(Data records)

§

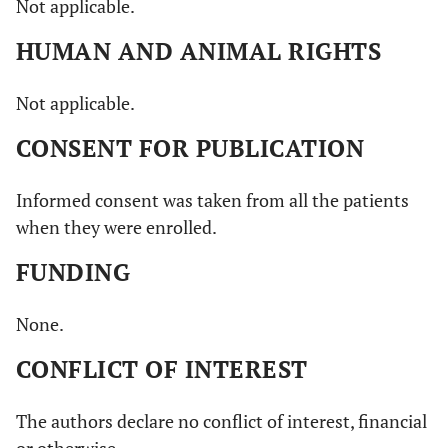
Not applicable.
HUMAN AND ANIMAL RIGHTS
Not applicable.
CONSENT FOR PUBLICATION
Informed consent was taken from all the patients
when they were enrolled.
FUNDING
None.
CONFLICT OF INTEREST
The authors declare no conflict of interest, financial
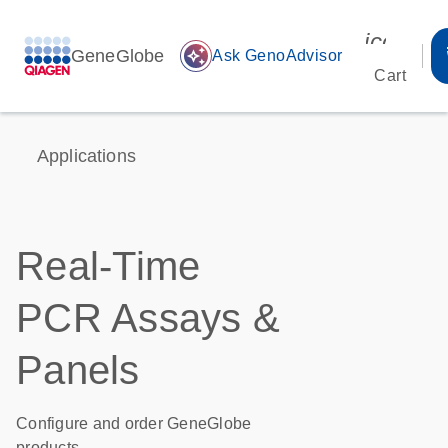
icon_00
GeneGlobe
auto_awesome
Ask GenoAdvisor
Cart
Applications
Real-Time
PCR Assays &
Panels
Configure and order GeneGlobe
products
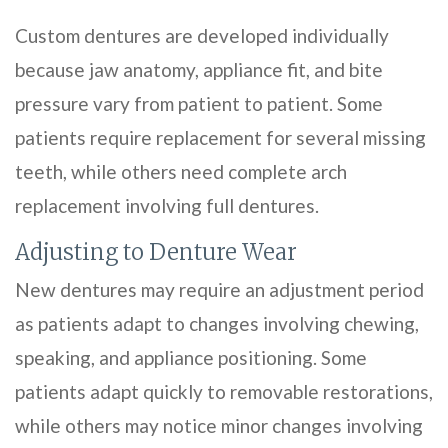
Custom dentures are developed individually
because jaw anatomy, appliance fit, and bite
pressure vary from patient to patient. Some
patients require replacement for several missing
teeth, while others need complete arch
replacement involving full dentures.
Adjusting to Denture Wear
New dentures may require an adjustment period
as patients adapt to changes involving chewing,
speaking, and appliance positioning. Some
patients adapt quickly to removable restorations,
while others may notice minor changes involving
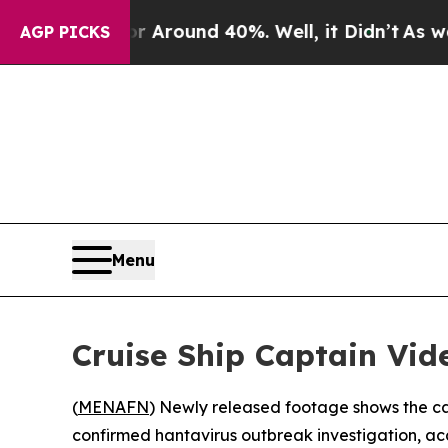
e a Floor Around 40%. Well, it Didn’t
As war Wi
AGP PICKS
Menu
Cruise Ship Captain Vi
(
MENAFN
) Newly released footage shows the ca
confirmed hantavirus outbreak investigation, acc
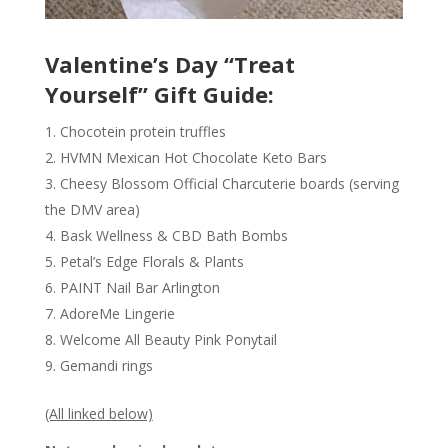
Valentine’s Day “Treat
Yourself” Gift Guide:
Chocotein protein truffles
HVMN Mexican Hot Chocolate Keto Bars
Cheesy Blossom Official Charcuterie boards (serving
the DMV area)
Bask Wellness & CBD Bath Bombs
Petal’s Edge Florals & Plants
PAINT Nail Bar Arlington
AdoreMe Lingerie
Welcome All Beauty Pink Ponytail
Gemandi rings
(All linked below)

§

:: Task ::
Now reproduce all of the entries precisely, with no pictures in the copy.

:: Solved problem ::
Not applicable.
HUMAN AND ANIMAL RIGHTS
Not applicable.
CONSENT FOR PUBLICATION
Informed consent was taken from all the patients
when they were enrolled.
FUNDING
None.
CONFLICT OF INTEREST
The authors declare no conflict of interest, financial
icon_00
GeneGlobe
auto_awesome
Ask GenoAdvisor
Cart
Applications
Real-Time
PCR Assays &
Panels
Configure and order GeneGlobe
products
Custom dentures are developed individually
because jaw anatomy, appliance fit, and bite
pressure vary from patient to patient. Some
patients require replacement for several missing
teeth, while others need complete arch
replacement involving full dentures.
Adjusting to Denture Wear
New dentures may require an adjustment period
as patients adapt to changes involving chewing,
speaking, and appliance positioning. Some
patients adapt quickly to removable restorations,
while others may notice minor changes involving
e a Floor Around 40%. Well, it Didn’t
As war Wi
AGP PICKS
Menu
Cruise Ship Captain Vi
(
MENAFN
) Newly released footage shows the ca
confirmed hantavirus outbreak investigation, acc
Valentine’s Day “Treat
Yourself” Gift Guide:
Chocotein protein truffles
HVMN Mexican Hot Chocolate Keto Bars
Cheesy Blossom Official Charcuterie boards (serving
the DMV area)
Bask Wellness & CBD Bath Bombs
Petal’s Edge Florals & Plants
PAINT Nail Bar Arlington
AdoreMe Lingerie
Welcome All Beauty Pink Ponytail
Gemandi rings
(All linked below)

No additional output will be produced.